* [PROMPT]:
Output the whole listing below exactly, omitting the images.

* [RECORDED DATA]:
______

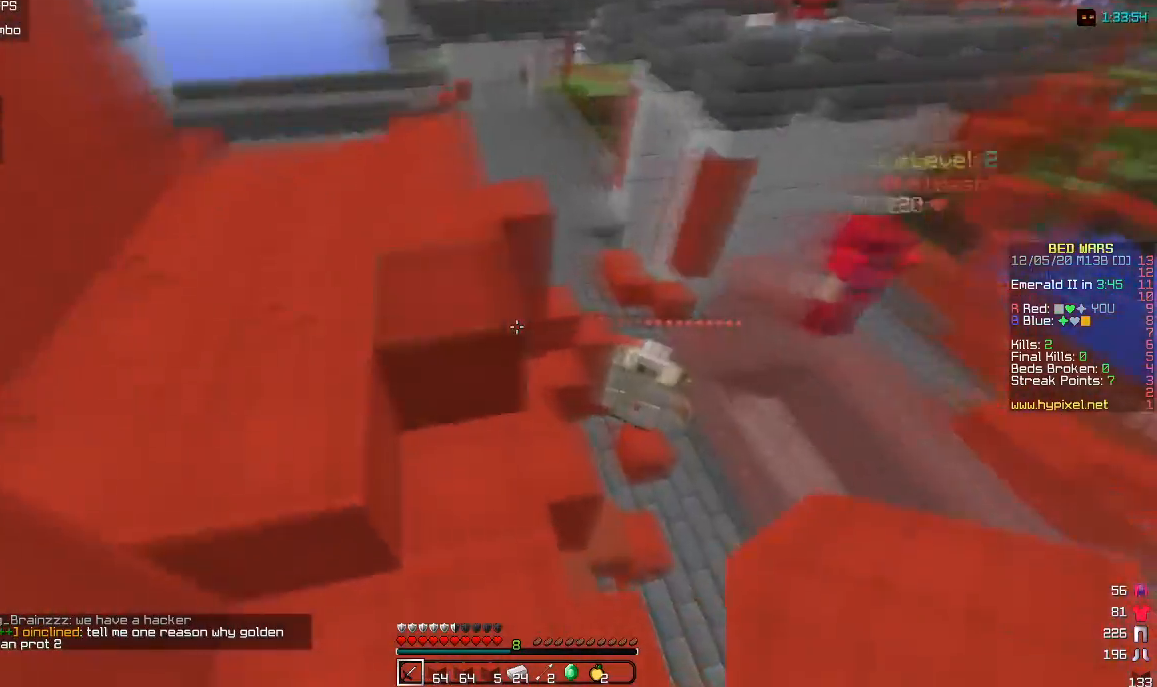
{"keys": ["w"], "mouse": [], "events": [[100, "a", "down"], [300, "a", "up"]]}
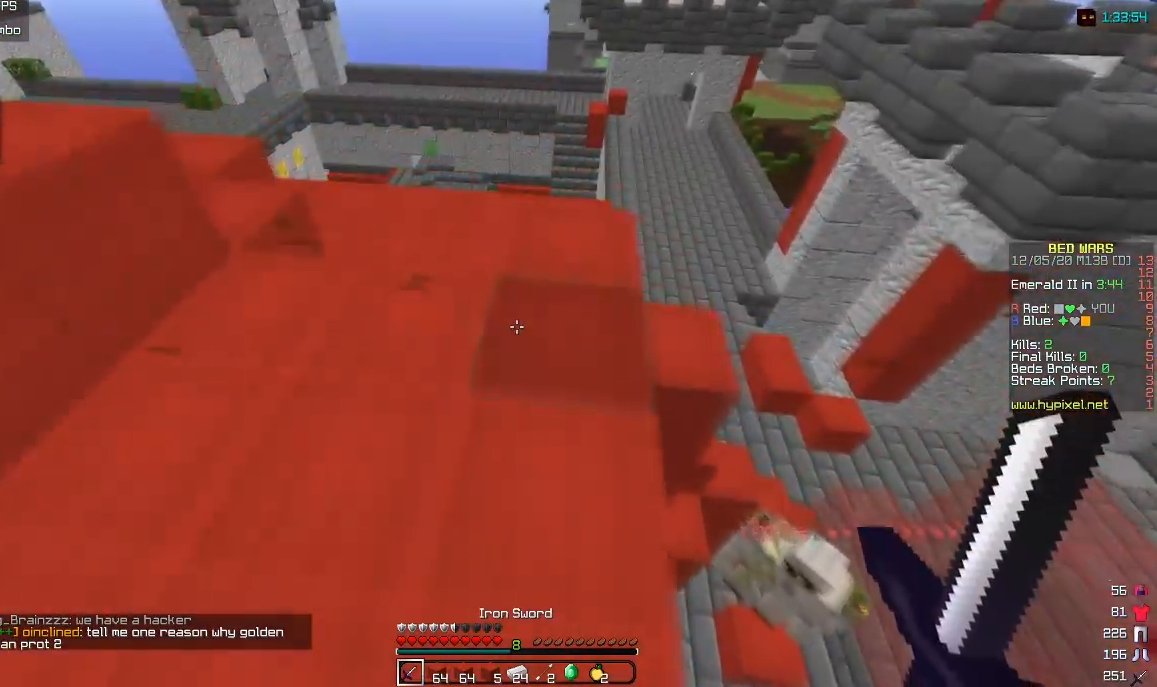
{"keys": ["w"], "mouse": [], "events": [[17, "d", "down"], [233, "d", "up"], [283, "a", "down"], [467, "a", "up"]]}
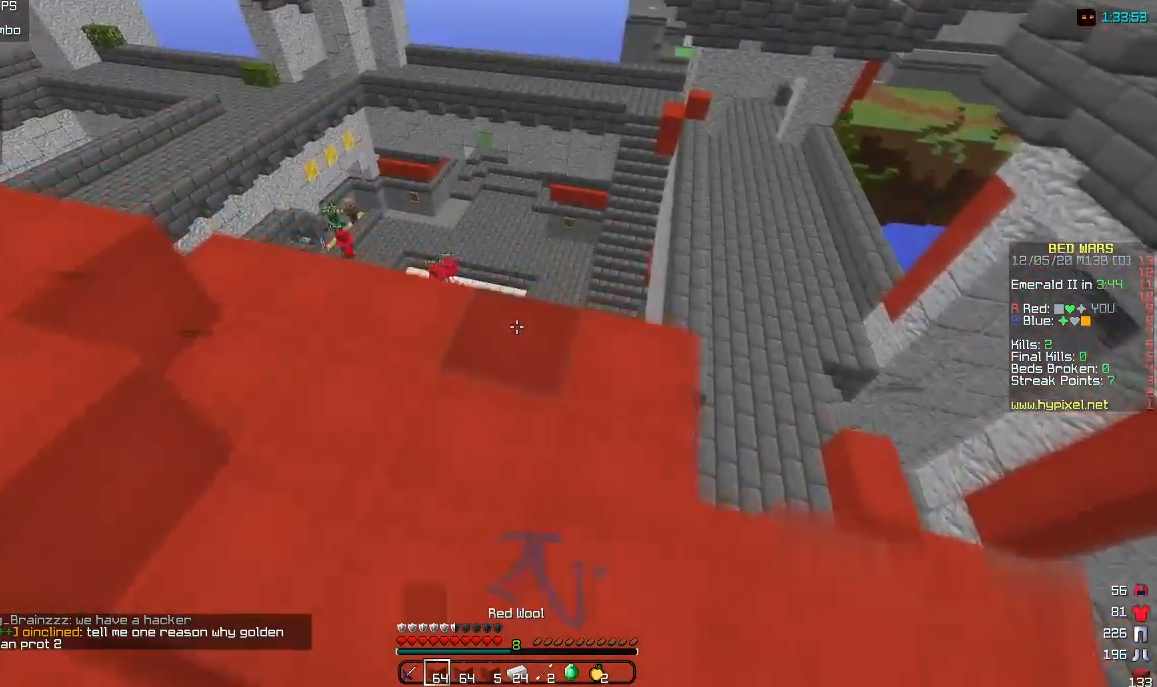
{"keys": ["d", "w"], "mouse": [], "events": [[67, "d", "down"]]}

______

* [WORKED SOLUTION]:
{"keys": ["w"], "mouse": [], "events": [[100, "a", "down"], [300, "a", "up"]]}
{"keys": ["w"], "mouse": [], "events": [[17, "d", "down"], [233, "d", "up"], [283, "a", "down"], [467, "a", "up"]]}
{"keys": ["d", "w"], "mouse": [], "events": [[67, "d", "down"]]}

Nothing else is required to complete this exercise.